Global retail markets will deliver mixed results in 2020, says a new report from The Economist Intelligence Unit. In volume terms, sales growth will slow compared with 2019, but in US dollar terms growth will accelerate.

 

According to details in the report, global retail sales will accelerate in US dollar terms, rising by 4.8% to reach US$20.2tn. However, in volume terms, growth will slow to 2.2%, compared with 2.5% in 2019. Asia will lead the way, but will also see a slowdown.

 

The US and China trade war will remain among the biggest concerns for the sector, along with the growth in online competition.

 

This divergence will reflect differing regional trends in demand, pricing and exchange rates, with developing markets outpacing developed ones. The fastest regional growth will be in Asia, which will account for nearly 45% of global retail sales next year. Even here volume growth will be slower than in 2019, reflecting subdued demand in China.

 

Shveta Sharma, Consumer Goods Analyst at The Economist Intelligence Unit, says: "It’s a mixed picture for retailing in 2020. Although there will be areas of opportunity, particularly in Asia, there are several threats to the industry.
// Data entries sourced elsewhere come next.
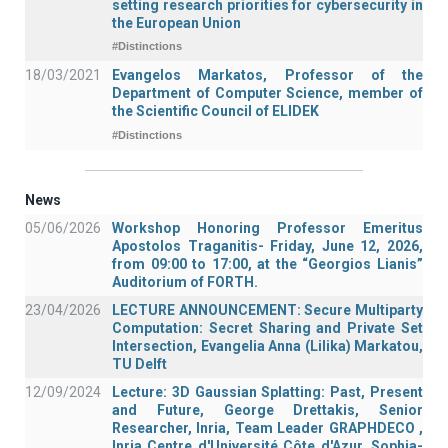
setting research priorities for cybersecurity in
the European Union
#Distinctions
18/03/2021
Evangelos Markatos, Professor of the
Department of Computer Science, member of
the Scientific Council of ELIDEK
#Distinctions
News
05/06/2026
Workshop Honoring Professor Emeritus
Apostolos Traganitis- Friday, June 12, 2026,
from 09:00 to 17:00, at the “Georgios Lianis”
Auditorium of FORTH.
23/04/2026
LECTURE ANNOUNCEMENT: Secure Multiparty
Computation: Secret Sharing and Private Set
Intersection, Evangelia Anna (Lilika) Markatou,
TU Delft
12/09/2024
Lecture: 3D Gaussian Splatting: Past, Present
and Future, George Drettakis, Senior
Researcher, Inria, Team Leader GRAPHDECO ,
Inria Centre d'Université Côte d'Azur, Sophia-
The US-China trade war, Brexit and the protests in Hong Kong will all take a toll, while some retailers will also struggle to keep up with the continued shift online. We expect more store closures and job cuts."

 

Online retail will continue to undermine the competitiveness of brick and mortar stores in 2020. Growth will be driven by social media apps such as TikTok and Instagram, as well as better digital payment systems. Retailers and consumer goods producers will need to adapt quickly to changing local conditions, shifting suppliers and closing stores as demand patterns change.

 

However, the EU is leading a backlash, scrutinising the marketing tactics of online players as well as their efforts to avoid taxes. The scale of job cuts will also prompt more scrutiny in the US, in the run-up to November’s presidential election.